Fred Becker of Becker Institute
 
ArticleSection

  Print This Page

  Add To Favorites

  
Parenting Concepts: Guides To Great Parenting

Parenting skills are something that new parents can only learn on the fly. It is not really something that comes with a set of directions. What parents can do is make the commitment to invest the time, effort, and dedication necessary to raise their children to be honest, responsible people.

It would be impossible to draw up a list of list of hard and fast rules and methods for parenting. Simply because not all family situations are alike, and not all children respond to parenting methods in the same way. If this is so, does that make any talk of ‘learning’ about parenting useless?

Absolutely not! While methods may have differing effects, and every situation calls for a different set of rules, the things that should remain constant are the basic concepts each parent must learn. These concepts will help guide parents in their constant effort to be better parents.

Unconditional Love – Unconditional love is one of the concepts that should permeate every action and every interaction between parent and child. It is also one of the most misunderstood concepts. How a parent expresses this to the child may very well determine how the child views himself, and his/her worth.

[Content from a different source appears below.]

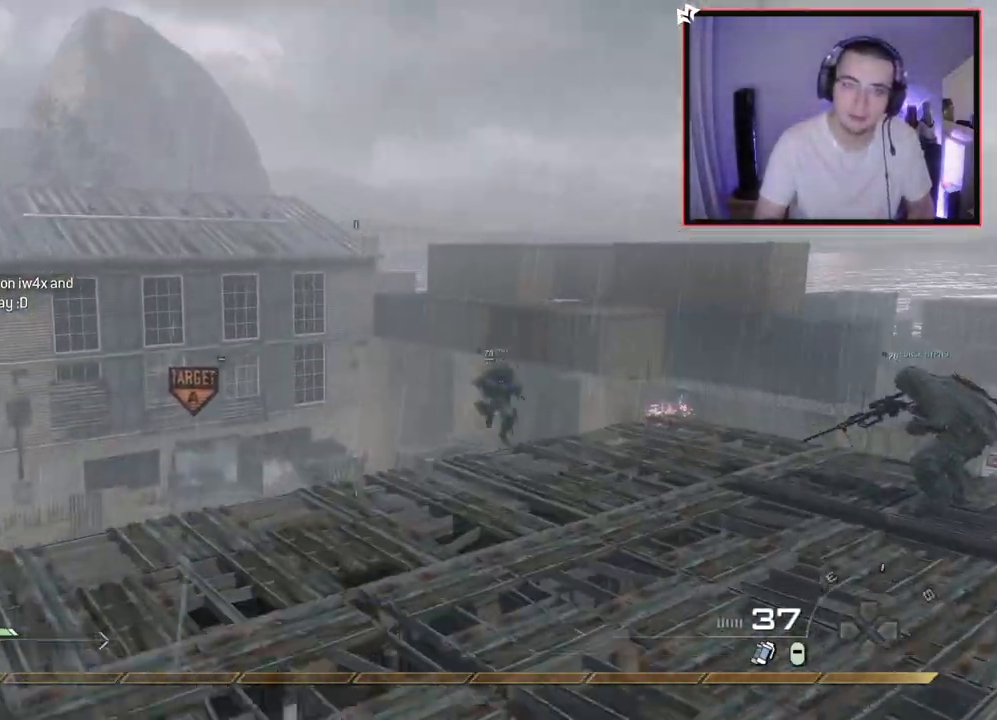
{"buttons": [], "left_stick": "up", "right_stick": "center", "events": [[117, "right_stick", "left"], [217, "right_stick", "center"]]}
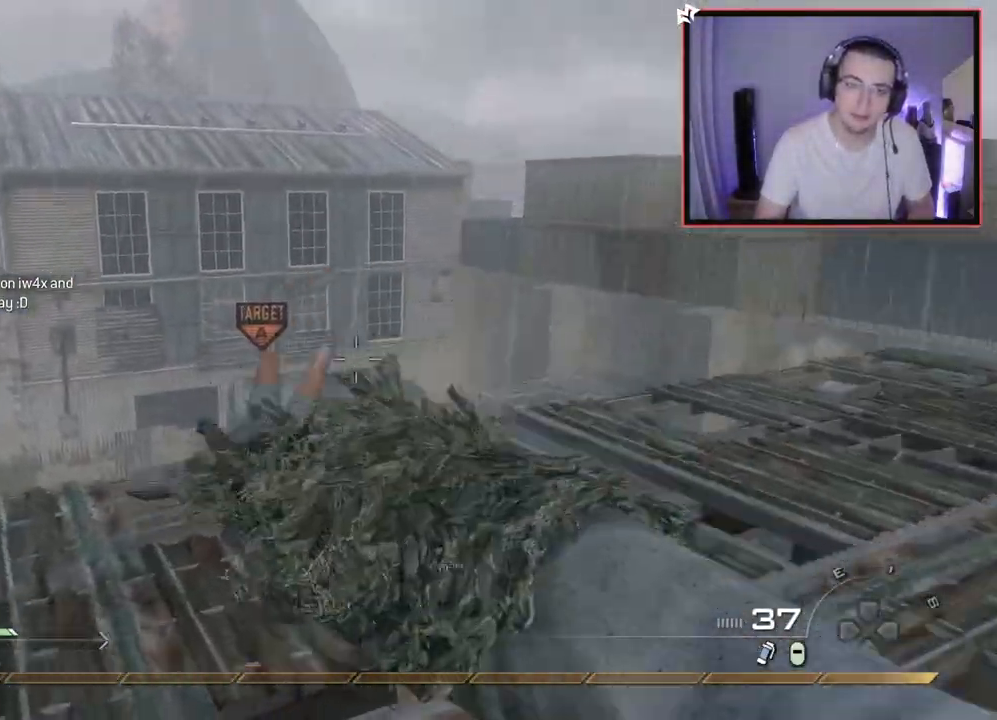
{"buttons": [], "left_stick": "up", "right_stick": "center", "events": [[67, "L1", "down"], [67, "right_stick", "down-right"], [134, "right_stick", "center"], [167, "L1", "up"], [251, "L1", "down"], [367, "L1", "up"]]}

Many children grow up with a low sense of self-esteem as a result of many different factors. They may feel that the love they are shown depends on their accomplishments. Or, they may feel unwanted, or unloved.

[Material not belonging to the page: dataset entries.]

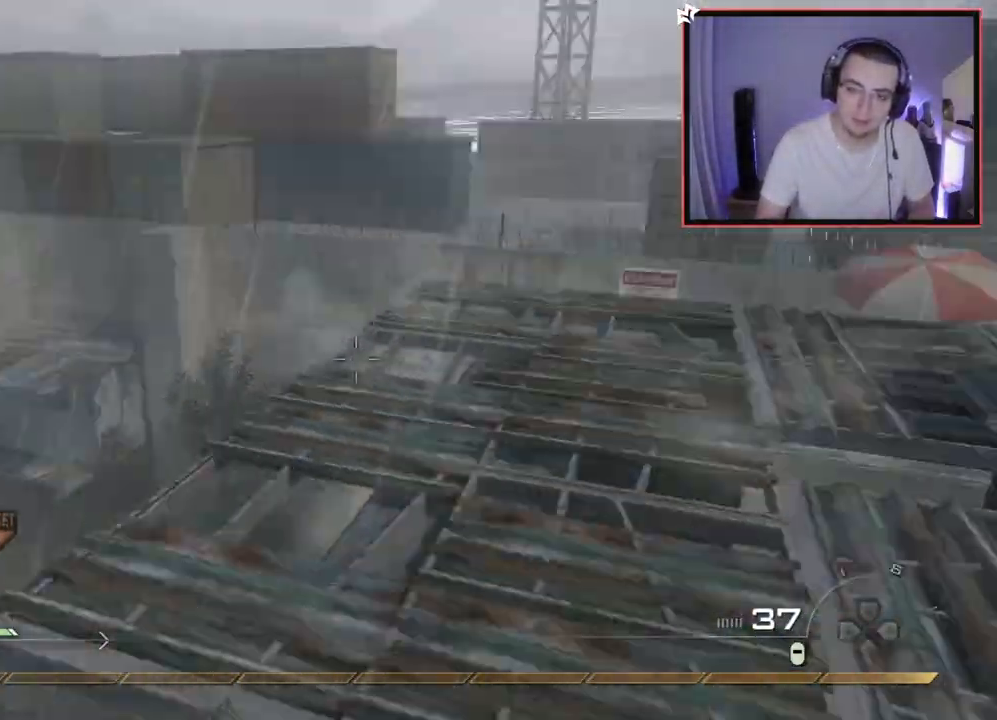
{"buttons": [], "left_stick": "up", "right_stick": "center", "events": [[134, "right_stick", "center"], [150, "left_stick", "up"], [201, "TRIANGLE", "down"], [267, "TRIANGLE", "up"], [317, "TRIANGLE", "down"], [334, "R2", "down"], [351, "SQUARE", "down"], [367, "TRIANGLE", "up"], [451, "SQUARE", "up"], [467, "R2", "up"]]}
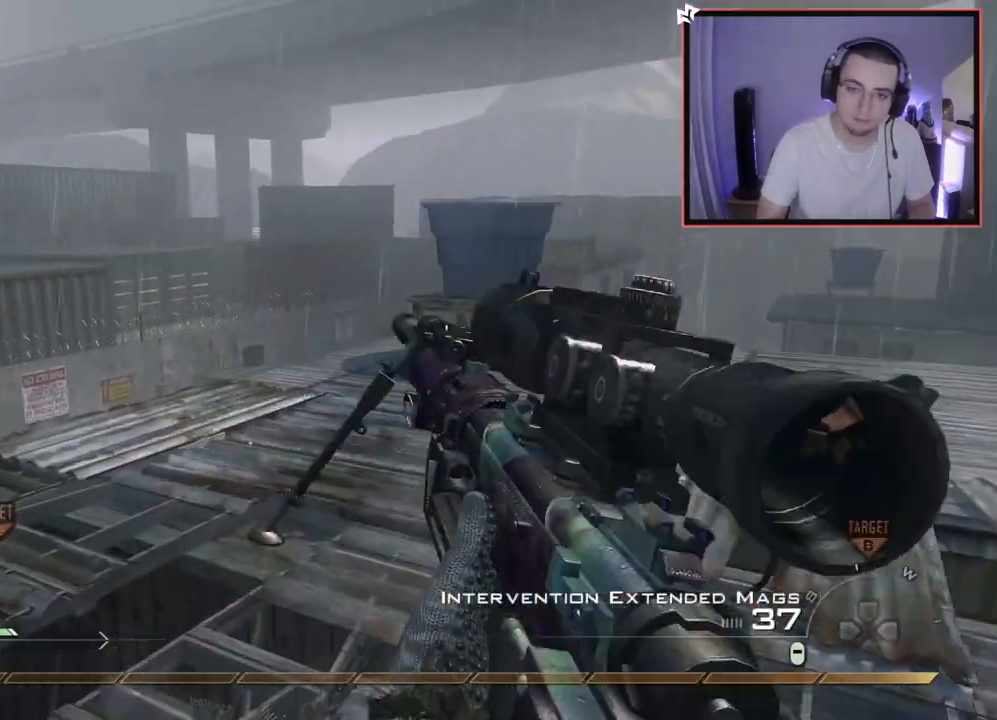
{"buttons": [], "left_stick": "up", "right_stick": "center", "events": [[50, "right_stick", "down-left"], [100, "right_stick", "center"], [217, "TRIANGLE", "down"], [283, "TRIANGLE", "up"], [333, "TRIANGLE", "down"], [417, "TRIANGLE", "up"]]}
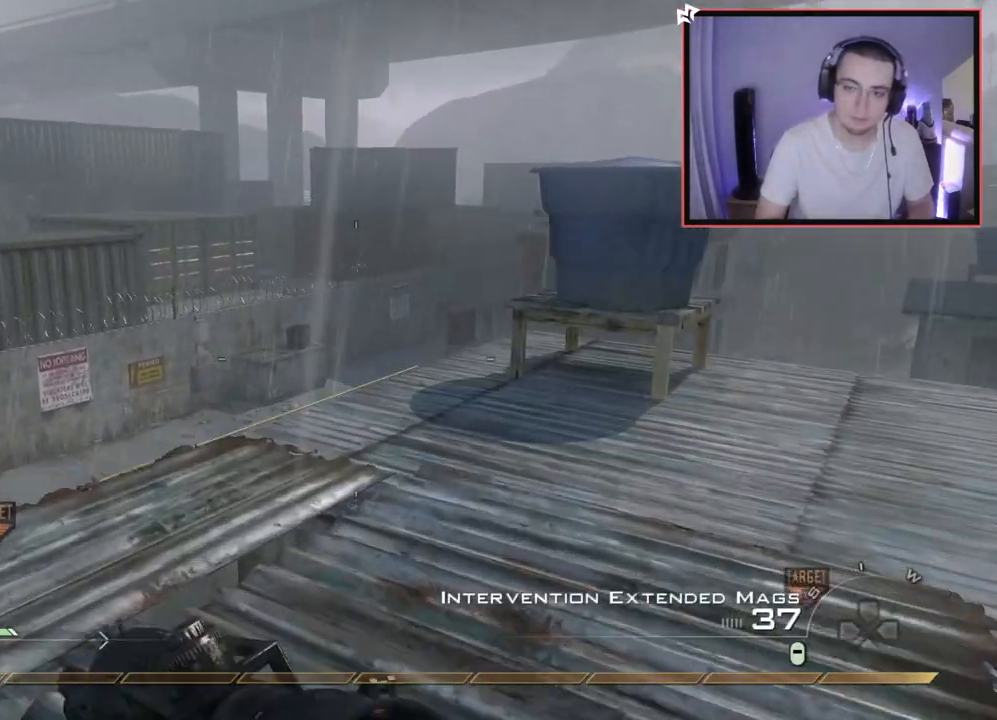
{"buttons": [], "left_stick": "center", "right_stick": "center", "events": [[451, "left_stick", "center"]]}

All parents should, early on, be certain to show their children how important they are, no matter what, so that they can grow-up loving in the same way. This concept is very important in building self worth.

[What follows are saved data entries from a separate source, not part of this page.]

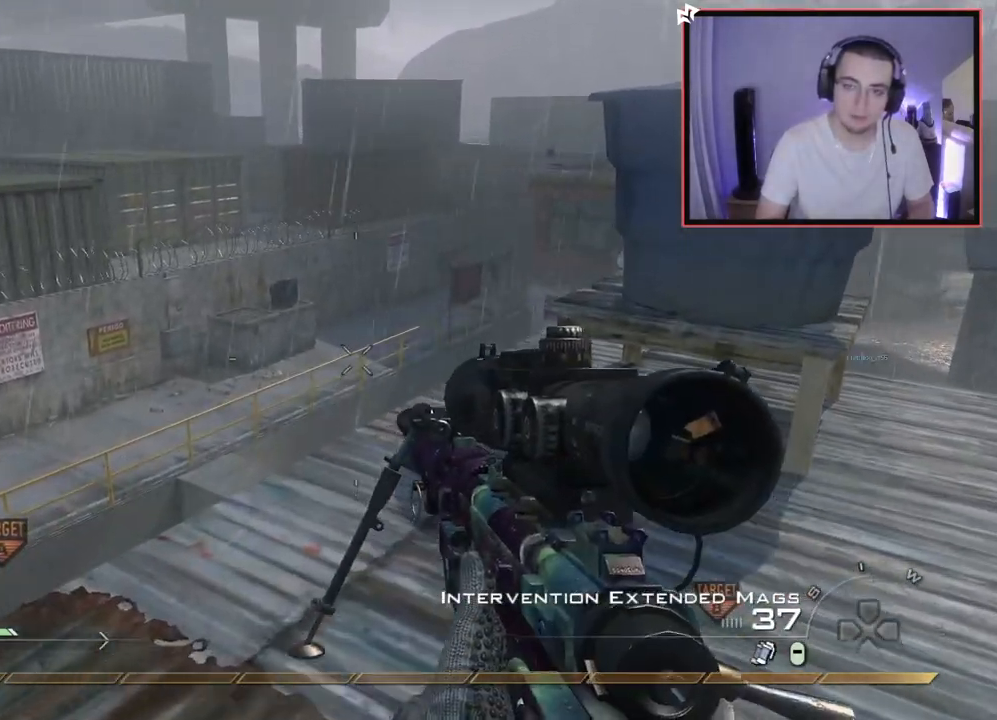
{"buttons": [], "left_stick": "up-left", "right_stick": "center", "events": [[17, "right_stick", "right"], [83, "right_stick", "center"], [150, "DPAD_DOWN", "down"], [150, "R1", "down"], [250, "R1", "up"], [267, "DPAD_DOWN", "up"], [434, "left_stick", "up-left"]]}
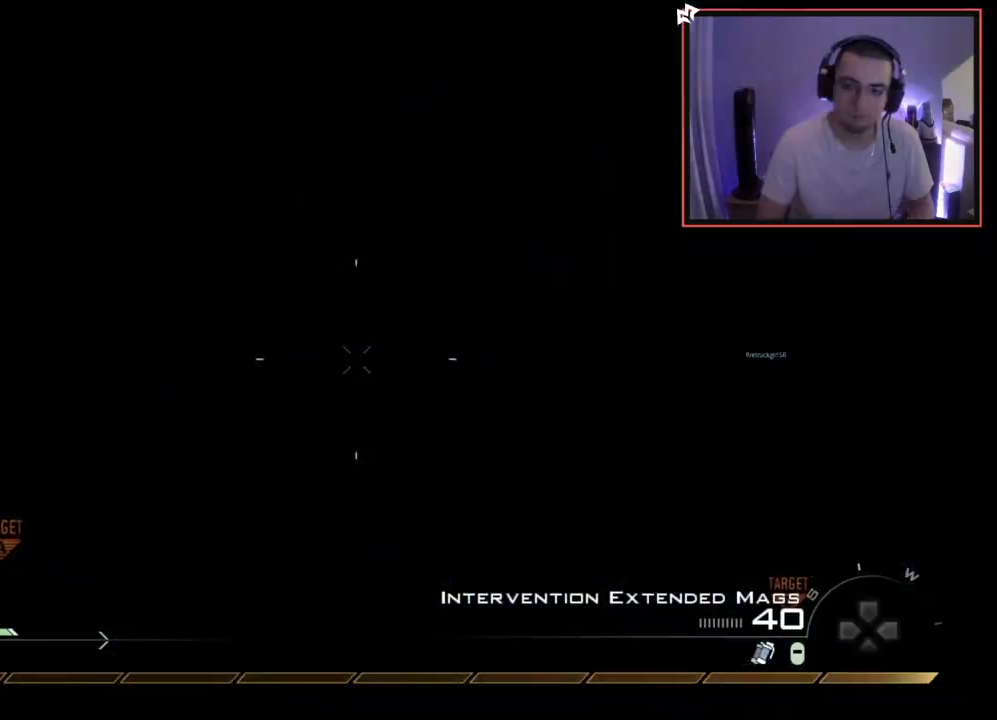
{"buttons": ["SQUARE", "R2"], "left_stick": "up-left", "right_stick": "center", "events": [[34, "right_stick", "right"], [84, "right_stick", "center"], [100, "left_stick", "center"], [367, "left_stick", "up-left"], [467, "R2", "down"], [467, "SQUARE", "down"]]}
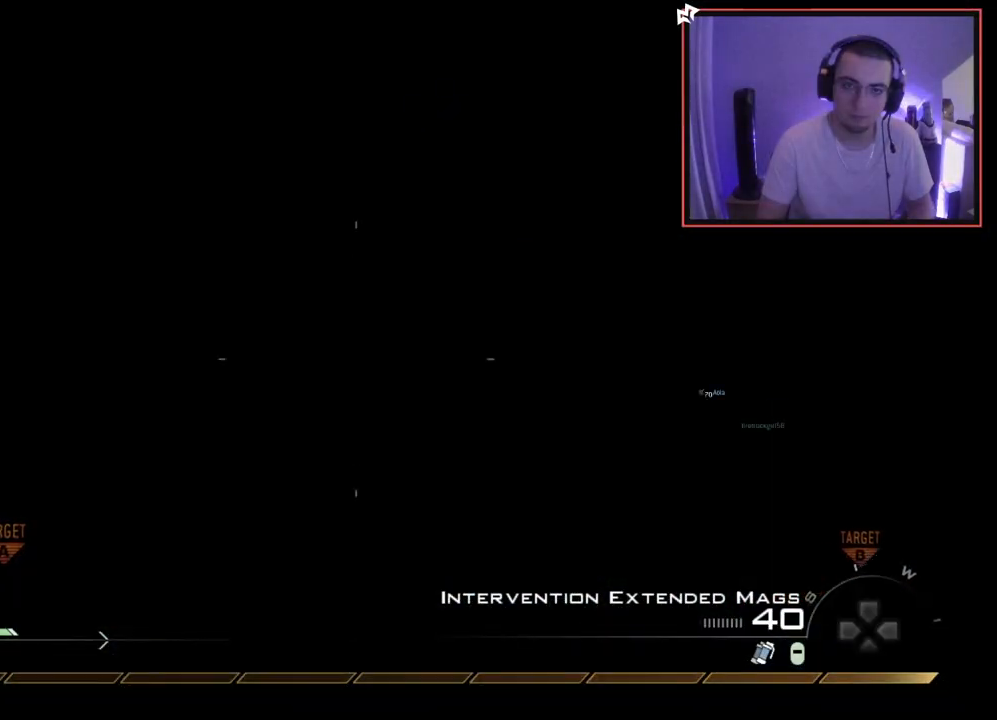
{"buttons": [], "left_stick": "center", "right_stick": "right", "events": [[50, "SQUARE", "up"], [50, "right_stick", "right"], [100, "R2", "up"], [117, "CROSS", "down"], [183, "left_stick", "center"], [200, "CROSS", "up"], [384, "TRIANGLE", "down"], [434, "TRIANGLE", "up"]]}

Responsibility – Children should grow up with a sense of responsibility for their actions, and the things around them. Far too many children grow up to be irresponsible parents, friends, and family, not caring or not knowing how to care, and to accept their own responsibilities.

Children who grow without a sense of responsibility too often find themselves blaming other people for things they should be dealing with themselves. Alternately, lack of responsibility training could cause children to blame themselves for things that they have no control over. This is an opposite, but equally undesirable problem.

Responsible children learn to care for and properly manage their time and resources – and ultimately your time and resources as a parent as well!

Respect – Children should be taught to respect at an early age. They learn that there are people that they should answer to, and that there is organization within every social unit. They learn that no matter whom the person they are talking to, that person has worth and should be respected.

This will help make relationships grow smoothly; as respect is one of the foundations of any good relationship. Children who learn to give and expect respect in return, adjust better to other people than those who don’t.

Conclusion - As a parent one helpful illustration might be to think of raising children as being like flying a kite - you let the kite fly into to the wind, giving slack as the kite flies higher, and reining it in if overwhelmed by the wind. But, like the kite, if properly flown your children could accomplish greater heights of personal development with the help of your support and parenting.